Deux anciens cadres de SNC-Lavalin ont été arrêtés, accusés de fraude et de corruption

Le DPCP a envoyé une invitation à SNC-Lavalin directement jeudi afin de négocier un accord de réparation qui permettrait d’éviter «un procès long et coûteux à la collectivité». Une offre qui ne s'applique pas à MM. Morin et Francis.
Photo: Julien Besset Agence France-Presse Le DPCP a envoyé une invitation à SNC-Lavalin directement jeudi afin de négocier un accord de réparation qui permettrait d’éviter «un procès long et coûteux à la collectivité». Une offre qui ne s'applique pas à MM. Morin et Francis.

Deux anciens cadres de la firme de construction SNC-Lavalin, qui font face à des accusations de fraude et de corruption à l’égard d’un fonctionnaire fédéral, ont été arrêtés par la Gendarmerie royale du Canada jeudi, en prévision du début de leur procès la semaine prochaine.

Plus de quatre ans après que l’ex-président de la Société des ponts fédéraux, Michel Fournier, a été condamné à plus de cinq ans de prison pour avoir reçu un pot-de-vin de près de 2,35 millions de dollars au début des années 2000 dans le cadre d’un projet de réfection du pont Jacques-Cartier évalué à 128 millions de dollars, les deux hommes derrière cette tentative de corruption ont été arrêtés jeudi.

Normand Morin et Kamal Francis, deux anciens administrateurs de SNC-Lavalin, font ainsi face à plusieurs accusations en prévision de leur comparution au palais de justice de Montréal, lundi prochain. En plus d’avoir corrompu un fonctionnaire fédéral, le Directeur des poursuites criminelles et pénales (DPCP) leur reproche d’avoir ainsi fraudé la Société des ponts fédéraux et d’avoir fabriqué de faux contrats d’agent commercial, entre autres. Les faits reprochés remontent au début des années 2000.

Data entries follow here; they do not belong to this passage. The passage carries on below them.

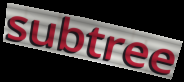
subtree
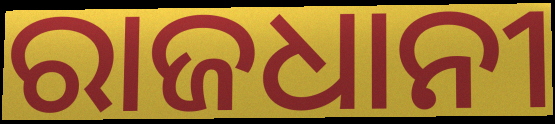
ରାଜଧାନୀ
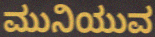
ಮುನಿಯುವ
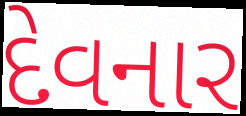
દેવનાર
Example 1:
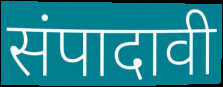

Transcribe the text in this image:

संपादावी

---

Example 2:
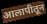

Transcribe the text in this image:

आलापीतून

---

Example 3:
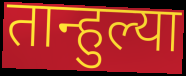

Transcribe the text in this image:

तान्हुल्या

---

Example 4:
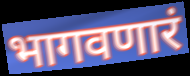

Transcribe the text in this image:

भागवणारं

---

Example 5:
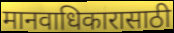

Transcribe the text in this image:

मानवाधिकारासाठी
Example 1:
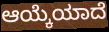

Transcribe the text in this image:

ಆಯ್ಕೆಯಾದೆ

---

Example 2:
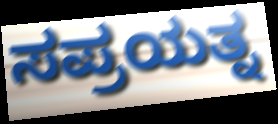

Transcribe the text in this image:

ಸಪ್ರಯತ್ನ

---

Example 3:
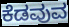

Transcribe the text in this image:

ಕೆಡವುವ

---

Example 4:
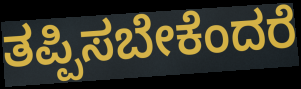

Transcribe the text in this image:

ತಪ್ಪಿಸಬೇಕೆಂದರೆ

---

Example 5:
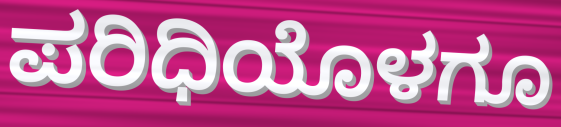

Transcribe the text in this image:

ಪರಿಧಿಯೊಳಗೂ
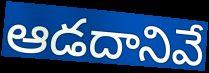
ఆడదానివే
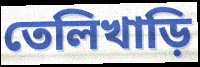
তেলিখাড়ি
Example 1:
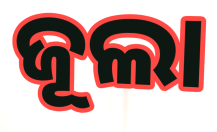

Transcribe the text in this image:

ଜୂଲା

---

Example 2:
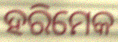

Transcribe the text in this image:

ହରିମେକ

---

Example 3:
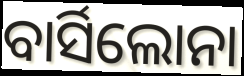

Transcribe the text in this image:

ବାର୍ସିଲୋନା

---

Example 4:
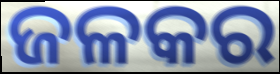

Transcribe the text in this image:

ଜଳକର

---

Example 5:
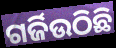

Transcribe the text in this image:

ଗର୍ଜିଉଠିଛି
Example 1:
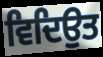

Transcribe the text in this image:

ਵਿਦਿਉਤ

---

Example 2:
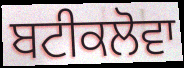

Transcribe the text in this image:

ਬਟੀਕਲੋਵਾ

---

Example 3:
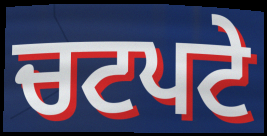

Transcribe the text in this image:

ਚਟਪਟੇ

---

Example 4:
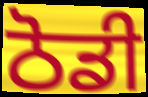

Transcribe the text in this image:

ਠੋਡੀ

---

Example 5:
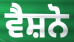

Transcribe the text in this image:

ਵੈਸ਼ਨੋ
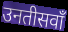
उनतीसवाँ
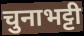
चुनाभट्टी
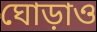
ঘোড়াও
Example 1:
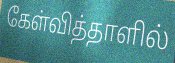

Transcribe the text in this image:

கேள்வித்தாளில்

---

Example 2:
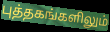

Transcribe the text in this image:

புத்தகங்களிலும்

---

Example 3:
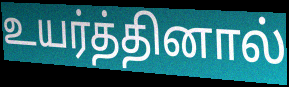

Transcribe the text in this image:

உயர்த்தினால்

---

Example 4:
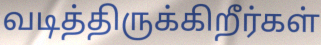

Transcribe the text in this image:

வடித்திருக்கிறீர்கள்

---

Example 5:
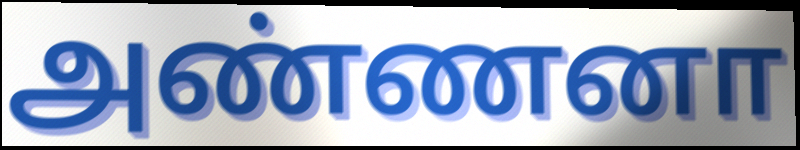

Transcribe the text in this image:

அண்ணனா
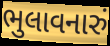
ભુલાવનારું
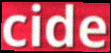
cide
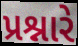
પ્રશ્નારે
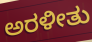
ಅರಳೀತು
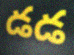
డడ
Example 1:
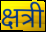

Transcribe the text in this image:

क्षत्री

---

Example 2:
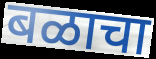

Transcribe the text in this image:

बळाचा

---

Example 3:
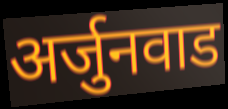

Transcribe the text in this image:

अर्जुनवाड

En plus de viser les deux hommes, ces accusations s’adressent aussi directement à SNC-Lavalin. Le DPCP a toutefois envoyé une invitation à l’entreprise jeudi afin de négocier un accord de réparation qui permettrait d’éviter « un procès long et coûteux à la collectivité ». L’entreprise avait d’ailleurs tenté en vain d’obtenir un accord de réparation après avoir été accusée d’avoir corrompu des agents libyens au début des années 2000 dans le but d’influencer le gouvernement du pays, un dossier qui avait créé une crise au sein du cabinet du premier ministre Justin Trudeau.

L’accord de réparation n’est toutefois envisagée que pour l’entreprise, et non pas ses deux anciens administrateurs. Normand Morin et Kamal Francis devront donc faire face à la justice.